Sickle Cell Anemia

What is sickle cell anemia?

Sickle cell anemia is a genetic blood disorder where red blood cells (RBCs) become sickle-shaped instead of round. These sticky, rigid cells block blood flow, causing pain and organ damage.

Is it different from sickle cell disease?

SCD includes different conditions caused by abnormal hemoglobin. The most common type is SS (sickle cell anemia). Other forms include SC disease and S-beta thalassemia. If you have one sickle gene, you have sickle cell trait, meaning you’re a carrier but don’t have the disease.

What are the symptoms of sickle cell anemia?

• Fatigue (due to anemia)
• Swelling and pain in hands and feet
• Frequent infections
• Jaundice (yellow skin and eyes)

What complications can arise from sickle cell anemia?

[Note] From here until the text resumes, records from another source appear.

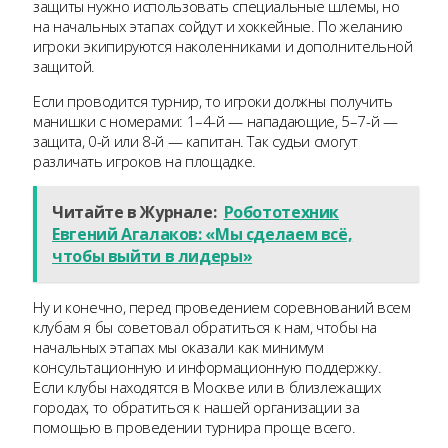
защиты нужно использовать специальные шлемы, но
на начальных этапах сойдут и хоккейные. По желанию
игроки экипируются наколенниками и дополнительной
защитой.
Если проводится турнир, то игроки должны получить
манишки с номерами: 1–4-й — нападающие, 5–7-й —
защита, 0-й или 8-й — капитан. Так судьи смогут
различать игроков на площадке.
Читайте в Журнале:
Робототехник
Евгений Агалаков: «Мы сделаем всё,
чтобы выйти в лидеры»
Ну и конечно, перед проведением соревнований всем
клубам я бы советовал обратиться к нам, чтобы на
начальных этапах мы оказали как минимум
консультационную и информационную поддержку.
Если клубы находятся в Москве или в близлежащих
городах, то обратиться к нашей организации за
помощью в проведении турнира проще всего.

• Pain crises (blocked blood flow)
• Stroke, heart, and lung problems
• Spleen damage (weakened immunity)
• Priapism (painful erections in men)

How is sickle cell anemia treated?

• Pain relief & hydration
• Blood transfusions
• Hydroxyurea (boosts fetal hemoglobin)
• Vaccinations (prevent infections)

Who is at risk of sickle cell anemia?

SCD is common in people from Africa, India, and the Mediterranean. If both parents carry the sickle gene, their child has a 25% chance of inheriting SCD.

What is the long-term outlook for sickle cell anemia?

SCD is lifelong but manageable with proper care. Couples at risk can seek genetic counseling.